>>>>>

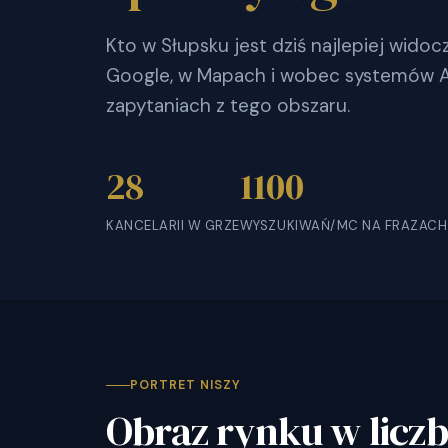
Kto w Słupsku jest dziś najlepiej wido
Google, w Mapach i wobec systemów AI
zapytaniach z tego obszaru.
28
1100
KANCELARII W GRZE
WYSZUKIWAŃ/MC NA FRAZACH
PORTRET NISZY
Obraz rynku w licz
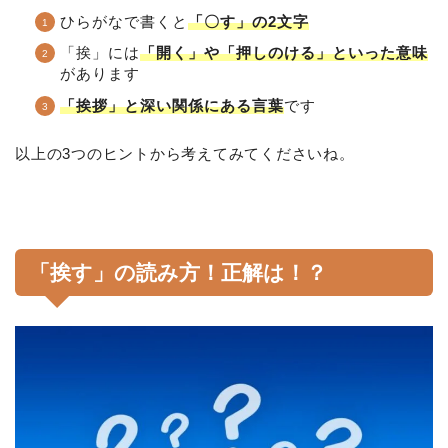
ひらがなで書くと
「〇す」の2文字
「挨」には
「開く」や「押しのける」といった意味
があります
「挨拶」と深い関係にある言葉
です
以上の3つのヒントから考えてみてくださいね。
「挨す」の読み方！正解は！？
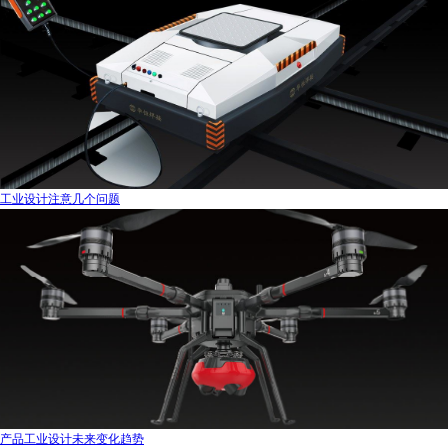
工业设计注意几个问题
产品工业设计未来变化趋势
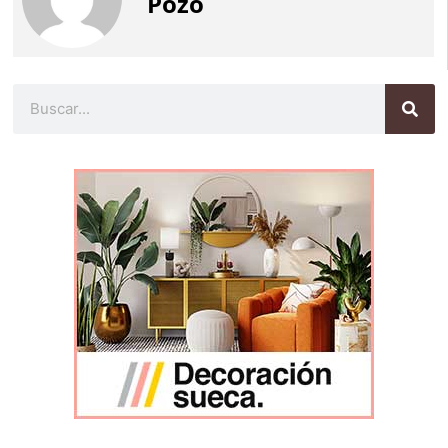
Pozo
Buscar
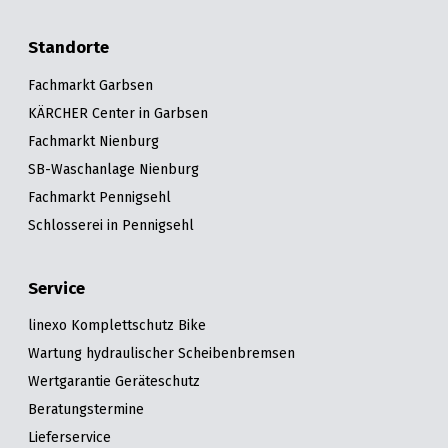
Standorte
Fachmarkt Garbsen
KÄRCHER Center in Garbsen
Fachmarkt Nienburg
SB-Waschanlage Nienburg
Fachmarkt Pennigsehl
Schlosserei in Pennigsehl
Service
linexo Komplettschutz Bike
Wartung hydraulischer Scheibenbremsen
Wertgarantie Geräteschutz
Beratungstermine
Lieferservice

<<<<<

Task directions | Set down the material exactly, every line of it, except for the pictures.

Exercise solution |
Kto w Słupsku jest dziś najlepiej wido
Google, w Mapach i wobec systemów AI
zapytaniach z tego obszaru.
28
1100
KANCELARII W GRZE
WYSZUKIWAŃ/MC NA FRAZACH
PORTRET NISZY
Obraz rynku w licz
ひらがなで書くと
「〇す」の2文字
「挨」には
「開く」や「押しのける」といった意味
があります
「挨拶」と深い関係にある言葉
です
以上の3つのヒントから考えてみてくださいね。
「挨す」の読み方！正解は！？
工业设计注意几个问题
产品工业设计未来变化趋势
Pozo
Buscar
Standorte
Fachmarkt Garbsen
KÄRCHER Center in Garbsen
Fachmarkt Nienburg
SB-Waschanlage Nienburg
Fachmarkt Pennigsehl
Schlosserei in Pennigsehl
Service
linexo Komplettschutz Bike
Wartung hydraulischer Scheibenbremsen
Wertgarantie Geräteschutz
Beratungstermine
Lieferservice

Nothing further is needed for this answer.